§ **What is expected**
Without any pictures, output the records exactly as they are.

[Dataset entries]
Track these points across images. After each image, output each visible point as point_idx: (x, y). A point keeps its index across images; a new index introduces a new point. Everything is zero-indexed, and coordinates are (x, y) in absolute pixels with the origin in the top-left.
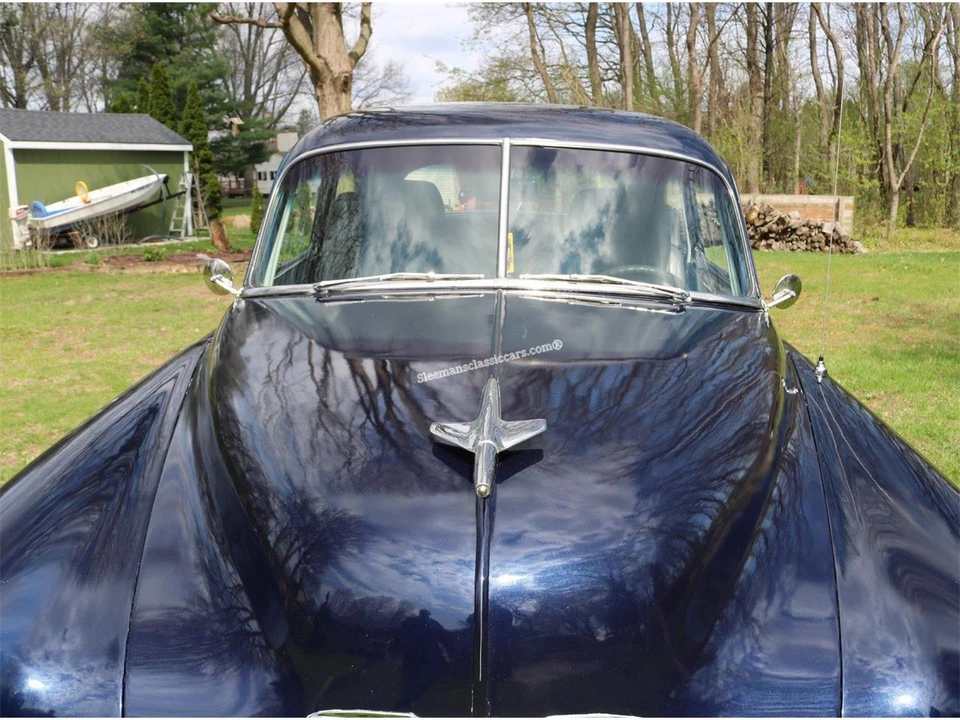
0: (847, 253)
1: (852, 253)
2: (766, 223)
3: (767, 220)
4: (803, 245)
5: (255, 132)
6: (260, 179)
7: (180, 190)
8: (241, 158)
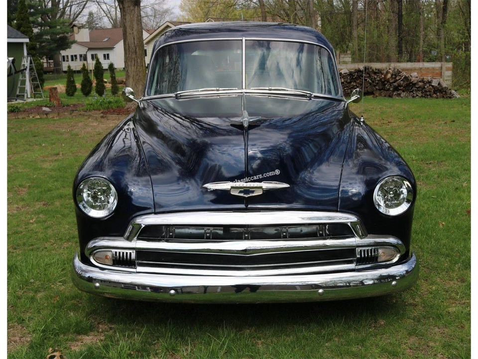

§ **Solution to this exercise**
Track these points across images. After each image, output each visible point as point_idx: (x, y). A point keeps its index across images; a new index introduces a new point. Everything is zero-indexed, and coordinates are (x, y) in absolute pixels with the origin in the top-left.
0: (847, 253)
1: (852, 253)
2: (766, 223)
3: (767, 220)
4: (803, 245)
5: (255, 132)
6: (260, 179)
7: (180, 190)
8: (241, 158)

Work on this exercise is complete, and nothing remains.